What struck me most, though, were the mainland Chinese friends who told me, quietly, that they regarded state media as propaganda, and that they went on online forums to find out the truth, or that many people rejected the official narrative of Liu Xiaobo as a troublemaker and regarded him as a hero. Mainland Chinese people, I’ve learned, want the same freedoms those in democracies enjoy, they hate being condescended to and treated like perpetual children by their own government, and they’re nothing like the happy drones the CCP’s cheerleaders make them out to be. Given the choice, they’d vote to make the mainland more like Hong Kong, instead of the other way round.

Where should my loyalty lie as an ethnic Chinese?

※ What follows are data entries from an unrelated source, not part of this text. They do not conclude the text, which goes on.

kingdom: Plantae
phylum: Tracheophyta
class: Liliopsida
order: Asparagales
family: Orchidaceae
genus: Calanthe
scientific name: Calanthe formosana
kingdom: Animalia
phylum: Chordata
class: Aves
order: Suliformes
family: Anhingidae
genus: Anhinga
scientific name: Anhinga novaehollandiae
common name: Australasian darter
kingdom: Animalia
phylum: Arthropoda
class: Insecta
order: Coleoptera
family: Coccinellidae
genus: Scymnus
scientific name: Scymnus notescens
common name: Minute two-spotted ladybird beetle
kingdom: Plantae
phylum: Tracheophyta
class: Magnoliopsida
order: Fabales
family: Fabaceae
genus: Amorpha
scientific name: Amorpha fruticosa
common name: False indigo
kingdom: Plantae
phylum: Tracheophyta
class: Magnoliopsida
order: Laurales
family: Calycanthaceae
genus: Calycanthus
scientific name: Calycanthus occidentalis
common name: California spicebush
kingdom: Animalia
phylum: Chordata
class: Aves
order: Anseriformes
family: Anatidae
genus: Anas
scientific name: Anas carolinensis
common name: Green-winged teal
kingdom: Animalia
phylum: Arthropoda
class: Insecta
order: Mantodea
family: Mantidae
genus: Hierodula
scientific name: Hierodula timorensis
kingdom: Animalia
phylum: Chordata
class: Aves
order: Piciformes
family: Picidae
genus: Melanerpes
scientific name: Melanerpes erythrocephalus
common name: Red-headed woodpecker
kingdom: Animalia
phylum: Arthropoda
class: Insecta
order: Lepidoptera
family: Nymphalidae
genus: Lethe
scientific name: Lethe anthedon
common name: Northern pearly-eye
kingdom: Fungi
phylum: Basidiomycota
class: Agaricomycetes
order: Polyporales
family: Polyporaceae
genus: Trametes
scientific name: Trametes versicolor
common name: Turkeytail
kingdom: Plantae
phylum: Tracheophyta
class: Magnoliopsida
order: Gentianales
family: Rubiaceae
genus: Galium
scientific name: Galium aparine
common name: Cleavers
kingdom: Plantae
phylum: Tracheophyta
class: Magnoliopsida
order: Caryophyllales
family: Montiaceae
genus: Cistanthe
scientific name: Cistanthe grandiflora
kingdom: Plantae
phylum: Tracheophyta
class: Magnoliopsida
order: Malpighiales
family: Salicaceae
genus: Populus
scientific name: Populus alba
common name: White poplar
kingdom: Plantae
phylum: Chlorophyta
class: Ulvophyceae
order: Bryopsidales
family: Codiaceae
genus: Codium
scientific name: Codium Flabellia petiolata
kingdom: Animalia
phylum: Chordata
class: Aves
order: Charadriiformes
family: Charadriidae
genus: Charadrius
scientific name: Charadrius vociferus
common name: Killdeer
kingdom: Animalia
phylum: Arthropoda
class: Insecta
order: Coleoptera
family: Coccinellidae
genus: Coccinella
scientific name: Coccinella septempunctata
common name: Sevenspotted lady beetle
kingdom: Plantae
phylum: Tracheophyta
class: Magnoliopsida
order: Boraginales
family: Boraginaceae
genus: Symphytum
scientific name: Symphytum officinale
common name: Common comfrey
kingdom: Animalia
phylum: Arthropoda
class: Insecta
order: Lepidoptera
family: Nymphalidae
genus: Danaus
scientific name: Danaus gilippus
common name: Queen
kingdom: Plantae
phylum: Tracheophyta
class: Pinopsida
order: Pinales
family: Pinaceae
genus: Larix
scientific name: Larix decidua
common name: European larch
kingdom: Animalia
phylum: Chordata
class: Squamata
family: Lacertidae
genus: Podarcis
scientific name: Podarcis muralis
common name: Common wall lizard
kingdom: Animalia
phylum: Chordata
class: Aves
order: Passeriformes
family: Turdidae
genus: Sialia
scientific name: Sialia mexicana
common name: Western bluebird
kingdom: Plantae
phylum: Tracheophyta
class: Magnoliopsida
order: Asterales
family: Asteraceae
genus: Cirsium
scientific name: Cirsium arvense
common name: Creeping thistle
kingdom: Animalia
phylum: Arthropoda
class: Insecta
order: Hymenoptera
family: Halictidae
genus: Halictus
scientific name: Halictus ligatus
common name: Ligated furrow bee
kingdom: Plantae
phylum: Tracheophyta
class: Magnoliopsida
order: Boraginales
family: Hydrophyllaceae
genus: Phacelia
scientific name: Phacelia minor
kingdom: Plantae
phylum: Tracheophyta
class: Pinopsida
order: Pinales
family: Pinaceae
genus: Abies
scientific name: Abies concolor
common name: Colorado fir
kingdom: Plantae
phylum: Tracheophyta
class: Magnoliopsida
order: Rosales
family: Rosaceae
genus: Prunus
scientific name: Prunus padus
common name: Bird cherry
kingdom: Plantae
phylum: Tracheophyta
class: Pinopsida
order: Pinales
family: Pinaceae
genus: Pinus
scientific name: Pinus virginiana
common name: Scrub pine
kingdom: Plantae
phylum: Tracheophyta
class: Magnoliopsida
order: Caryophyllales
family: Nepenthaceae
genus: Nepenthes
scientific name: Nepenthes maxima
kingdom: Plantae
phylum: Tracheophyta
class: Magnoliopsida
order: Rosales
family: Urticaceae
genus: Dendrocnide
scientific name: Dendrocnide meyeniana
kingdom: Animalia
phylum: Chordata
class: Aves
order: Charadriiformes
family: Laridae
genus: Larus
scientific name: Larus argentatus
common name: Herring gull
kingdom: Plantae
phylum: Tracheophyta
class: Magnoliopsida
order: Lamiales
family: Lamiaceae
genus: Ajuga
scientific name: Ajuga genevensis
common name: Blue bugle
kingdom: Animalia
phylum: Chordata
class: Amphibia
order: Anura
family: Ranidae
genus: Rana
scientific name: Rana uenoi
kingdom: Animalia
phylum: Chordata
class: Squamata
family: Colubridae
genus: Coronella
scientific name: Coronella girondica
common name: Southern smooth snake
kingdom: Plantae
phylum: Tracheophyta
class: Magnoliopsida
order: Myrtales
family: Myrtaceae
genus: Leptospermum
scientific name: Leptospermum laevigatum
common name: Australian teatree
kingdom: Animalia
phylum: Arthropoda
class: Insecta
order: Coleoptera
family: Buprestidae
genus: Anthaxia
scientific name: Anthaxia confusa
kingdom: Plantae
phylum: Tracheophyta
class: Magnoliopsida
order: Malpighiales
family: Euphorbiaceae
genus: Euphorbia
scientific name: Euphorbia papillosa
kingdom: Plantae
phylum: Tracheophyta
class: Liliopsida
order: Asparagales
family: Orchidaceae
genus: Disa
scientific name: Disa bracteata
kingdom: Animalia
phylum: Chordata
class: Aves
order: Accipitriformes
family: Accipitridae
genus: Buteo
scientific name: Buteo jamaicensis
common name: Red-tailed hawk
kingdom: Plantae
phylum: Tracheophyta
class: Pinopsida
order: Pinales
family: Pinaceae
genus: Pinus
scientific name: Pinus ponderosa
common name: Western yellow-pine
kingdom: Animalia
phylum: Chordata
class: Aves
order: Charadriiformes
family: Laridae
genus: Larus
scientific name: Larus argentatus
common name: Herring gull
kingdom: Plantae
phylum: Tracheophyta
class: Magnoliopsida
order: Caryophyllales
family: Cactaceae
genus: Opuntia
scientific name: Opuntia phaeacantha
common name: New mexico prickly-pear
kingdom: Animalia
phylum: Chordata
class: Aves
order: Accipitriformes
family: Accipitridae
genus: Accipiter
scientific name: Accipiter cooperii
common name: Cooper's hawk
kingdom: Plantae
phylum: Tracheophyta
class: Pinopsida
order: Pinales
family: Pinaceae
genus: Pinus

Certainly not with the authoritarian and incompetent CCP, the useful idiots amongst the Chinese diaspora who blindly follow it, and their superficial idea of racial solidarity. The notion that you should support the Party if you love China is as absurd as the notion that you should support the despotic Malaysian government if you love Malaysia, or that you should support clown-president Donald Trump if you love America.

Rather, my loyalty lies with the Chinese people themselves. I want Taiwanese people to remain free. I want Hong Kong people to keep their special liberties, the very thing that makes their city, a city I’ve come to regard as my home (or, at least, one of my homes), so incredibly special. And I want my mainland Chinese friends to one day know these things too, to not have to read propaganda instead of news, to not have to lower their voice when they want to criticize their government. It is for their sakes that people of conscience should oppose the regime that has hijacked their civilization and purports to rule over them.